The point is, now that the despicable little oik has fallen on his sword, there might be an opportunity for somebody with integrity to begin the arduous task of bringing the repute back to FIFA. Why not David Ginola?
As Newcastle fans, we may have a romantic memory of the Frenchman, some more romantic than others, but he does have credentials.
He has the respect of a great number of people within the sport for his playing ability, he knows the sport inside out, he was an ambassador for the 2018 English FA bid for the World Cup, so he has experience of administrative/ambassadorial type stuff.
On top of that he has been running a successful vineyard, producing rosé wine in Provence, so he knows a thing or two about business.
Whether he is successful or not, how does the monumental news of June 2nd affect Newcastle United?
It may be too far-gone, but the whole way football is set up is to make money. It is unlikely that will change, but when you consider that a lot of the people who represented the FA (and FAs of other countries) were pandering to FIFA’s needs with both legislative issues and ruling issues (allegedly) in return for commensurate remuneration (loads of money) then it may just be possible that with a change of regime we might be able to get some things done that previously had been held back.

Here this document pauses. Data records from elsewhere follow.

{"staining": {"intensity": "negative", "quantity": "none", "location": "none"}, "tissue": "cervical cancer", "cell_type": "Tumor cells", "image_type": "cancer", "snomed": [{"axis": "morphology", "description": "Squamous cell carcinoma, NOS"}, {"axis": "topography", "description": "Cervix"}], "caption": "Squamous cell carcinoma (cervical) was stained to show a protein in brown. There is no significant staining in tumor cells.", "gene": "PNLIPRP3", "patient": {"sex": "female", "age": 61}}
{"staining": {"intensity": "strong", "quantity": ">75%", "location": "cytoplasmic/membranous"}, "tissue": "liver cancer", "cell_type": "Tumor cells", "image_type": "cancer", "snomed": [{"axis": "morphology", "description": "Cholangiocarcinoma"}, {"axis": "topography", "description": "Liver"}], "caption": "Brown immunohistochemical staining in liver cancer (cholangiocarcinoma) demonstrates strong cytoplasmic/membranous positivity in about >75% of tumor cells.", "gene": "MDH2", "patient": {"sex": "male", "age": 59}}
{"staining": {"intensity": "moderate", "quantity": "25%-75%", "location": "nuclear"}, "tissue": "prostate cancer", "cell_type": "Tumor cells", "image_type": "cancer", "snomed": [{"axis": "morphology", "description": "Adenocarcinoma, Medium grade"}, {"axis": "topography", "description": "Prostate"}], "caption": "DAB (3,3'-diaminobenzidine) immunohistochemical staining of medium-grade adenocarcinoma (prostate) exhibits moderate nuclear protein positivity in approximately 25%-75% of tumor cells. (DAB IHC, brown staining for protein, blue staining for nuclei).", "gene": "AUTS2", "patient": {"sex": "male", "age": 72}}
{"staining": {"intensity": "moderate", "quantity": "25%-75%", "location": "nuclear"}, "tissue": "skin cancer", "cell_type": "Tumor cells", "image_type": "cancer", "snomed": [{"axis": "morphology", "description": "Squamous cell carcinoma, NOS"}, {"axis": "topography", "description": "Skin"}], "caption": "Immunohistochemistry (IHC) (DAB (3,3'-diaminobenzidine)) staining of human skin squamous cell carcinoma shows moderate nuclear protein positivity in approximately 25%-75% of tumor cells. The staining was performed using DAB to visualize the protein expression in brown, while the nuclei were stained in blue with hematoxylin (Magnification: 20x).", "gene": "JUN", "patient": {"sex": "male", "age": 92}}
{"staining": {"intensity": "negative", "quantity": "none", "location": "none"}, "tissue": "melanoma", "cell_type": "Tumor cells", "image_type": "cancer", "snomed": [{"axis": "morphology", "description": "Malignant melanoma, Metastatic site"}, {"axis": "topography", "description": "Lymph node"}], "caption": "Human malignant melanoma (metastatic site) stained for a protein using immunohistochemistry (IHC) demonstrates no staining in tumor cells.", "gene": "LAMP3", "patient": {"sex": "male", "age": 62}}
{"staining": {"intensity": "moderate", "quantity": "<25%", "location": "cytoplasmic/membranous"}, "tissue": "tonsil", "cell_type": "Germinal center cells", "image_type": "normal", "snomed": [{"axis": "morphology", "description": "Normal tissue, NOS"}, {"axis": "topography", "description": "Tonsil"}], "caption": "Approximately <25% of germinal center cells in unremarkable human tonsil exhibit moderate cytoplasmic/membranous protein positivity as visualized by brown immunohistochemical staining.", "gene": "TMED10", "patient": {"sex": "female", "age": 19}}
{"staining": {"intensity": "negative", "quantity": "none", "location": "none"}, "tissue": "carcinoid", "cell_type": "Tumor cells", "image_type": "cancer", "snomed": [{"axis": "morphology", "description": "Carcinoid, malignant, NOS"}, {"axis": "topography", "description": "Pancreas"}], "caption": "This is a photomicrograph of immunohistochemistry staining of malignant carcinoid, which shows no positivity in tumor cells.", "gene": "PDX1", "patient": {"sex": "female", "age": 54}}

It might be that a fair system is introduced, better than FFP, which creates a more level playing field (terrible football cliché) for all teams to compete on.
Imagine if, like in America, each club had a certain amount they could spend on wages, so you could have a star player or two, but would have to make it up elsewhere, or develop your youth system.
There are myriad problems with that obviously, and ways around it for the likes of Abu Dhabi, but having the ability to attempt to do these things would represent a huge step forward, and the impact on Newcastle United is clear.
Another lesson we can learn from changeFIFA and the media outlets focussed on bringing down the FIFA dictatorship is that campaigning can work, if it is organised, coherent, persistent and importantly, correct.
Our own war with Mike Ashley is entirely different to the Blatter battle, Blatter and his cronies appear to have been acting illegally as well as immorally, Jack Warner has admitted as much, but Ashley is just being an obstinate businessman, a tw*t, yes, but a criminal? Not that I know of.
Put it this way, the FBI aren’t about to smash in through his mock Tudor windows and arrest him, you can’t arrest someone for owning a football club. However, should the online campaigns wish to succeed, they could take heed of the persistence of anti-FIFA groups, and take heart from the success they have had (not that they were alone, of course there were a lot of people interested on the grandest of scales).
They might even be able to persuade David Ginola to take over the club.